** TASK BRIEF **
Please restate the entries verbatim. The copy should hold no pictures.

[Saved entries]
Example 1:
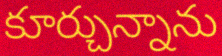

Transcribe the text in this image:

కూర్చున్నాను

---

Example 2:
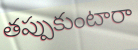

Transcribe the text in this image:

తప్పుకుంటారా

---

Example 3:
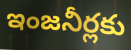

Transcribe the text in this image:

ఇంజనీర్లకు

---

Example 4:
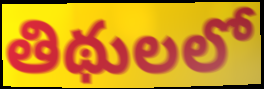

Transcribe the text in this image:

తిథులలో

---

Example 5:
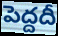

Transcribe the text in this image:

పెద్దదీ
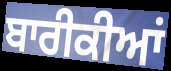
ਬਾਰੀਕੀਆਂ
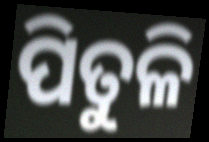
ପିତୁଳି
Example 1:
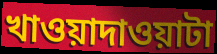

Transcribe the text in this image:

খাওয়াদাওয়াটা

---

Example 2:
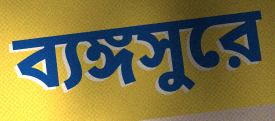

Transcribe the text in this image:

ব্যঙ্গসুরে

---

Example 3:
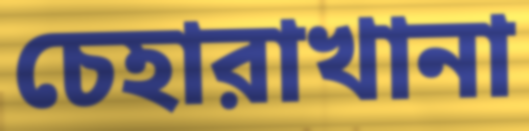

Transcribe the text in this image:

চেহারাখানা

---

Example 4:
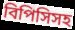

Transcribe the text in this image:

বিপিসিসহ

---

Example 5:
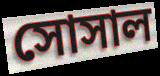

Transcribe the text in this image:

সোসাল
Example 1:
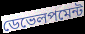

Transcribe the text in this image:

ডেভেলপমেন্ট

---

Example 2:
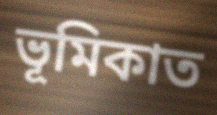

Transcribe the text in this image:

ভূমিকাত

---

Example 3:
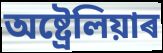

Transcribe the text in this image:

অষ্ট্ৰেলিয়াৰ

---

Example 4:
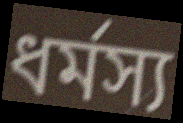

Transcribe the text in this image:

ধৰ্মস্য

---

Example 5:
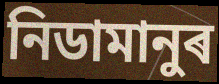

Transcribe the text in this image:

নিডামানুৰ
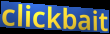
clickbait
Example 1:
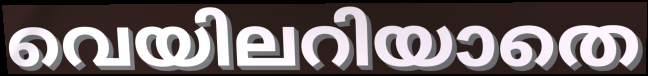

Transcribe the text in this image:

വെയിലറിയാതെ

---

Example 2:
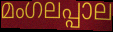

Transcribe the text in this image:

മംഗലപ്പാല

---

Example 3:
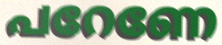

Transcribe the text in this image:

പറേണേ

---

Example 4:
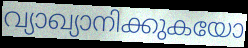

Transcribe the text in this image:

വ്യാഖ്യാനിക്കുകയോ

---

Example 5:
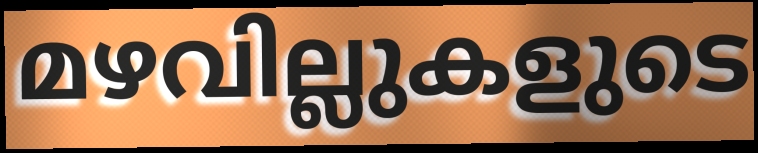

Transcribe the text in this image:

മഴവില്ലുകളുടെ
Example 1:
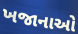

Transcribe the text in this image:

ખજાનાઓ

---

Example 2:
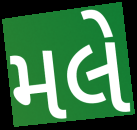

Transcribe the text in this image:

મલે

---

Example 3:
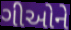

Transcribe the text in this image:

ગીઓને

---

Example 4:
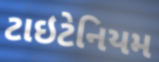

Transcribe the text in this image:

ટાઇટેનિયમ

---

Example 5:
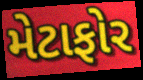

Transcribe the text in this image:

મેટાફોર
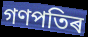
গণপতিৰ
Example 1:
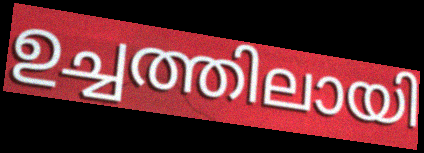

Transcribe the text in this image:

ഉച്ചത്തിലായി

** RESULT **
Example 1:

Transcribe the text in this image:

కూర్చున్నాను

---

Example 2:

Transcribe the text in this image:

తప్పుకుంటారా

---

Example 3:

Transcribe the text in this image:

ఇంజనీర్లకు

---

Example 4:

Transcribe the text in this image:

తిథులలో

---

Example 5:

Transcribe the text in this image:

పెద్దదీ
ਬਾਰੀਕੀਆਂ
ପିତୁଳି
Example 1:

Transcribe the text in this image:

খাওয়াদাওয়াটা

---

Example 2:

Transcribe the text in this image:

ব্যঙ্গসুরে

---

Example 3:

Transcribe the text in this image:

চেহারাখানা

---

Example 4:

Transcribe the text in this image:

বিপিসিসহ

---

Example 5:

Transcribe the text in this image:

সোসাল
Example 1:

Transcribe the text in this image:

ডেভেলপমেন্ট

---

Example 2:

Transcribe the text in this image:

ভূমিকাত

---

Example 3:

Transcribe the text in this image:

অষ্ট্ৰেলিয়াৰ

---

Example 4:

Transcribe the text in this image:

ধৰ্মস্য

---

Example 5:

Transcribe the text in this image:

নিডামানুৰ
clickbait
Example 1:

Transcribe the text in this image:

വെയിലറിയാതെ

---

Example 2:

Transcribe the text in this image:

മംഗലപ്പാല

---

Example 3:

Transcribe the text in this image:

പറേണേ

---

Example 4:

Transcribe the text in this image:

വ്യാഖ്യാനിക്കുകയോ

---

Example 5:

Transcribe the text in this image:

മഴവില്ലുകളുടെ
Example 1:

Transcribe the text in this image:

ખજાનાઓ

---

Example 2:

Transcribe the text in this image:

મલે

---

Example 3:

Transcribe the text in this image:

ગીઓને

---

Example 4:

Transcribe the text in this image:

ટાઇટેનિયમ

---

Example 5:

Transcribe the text in this image:

મેટાફોર
গণপতিৰ
Example 1:

Transcribe the text in this image:

ഉച്ചത്തിലായി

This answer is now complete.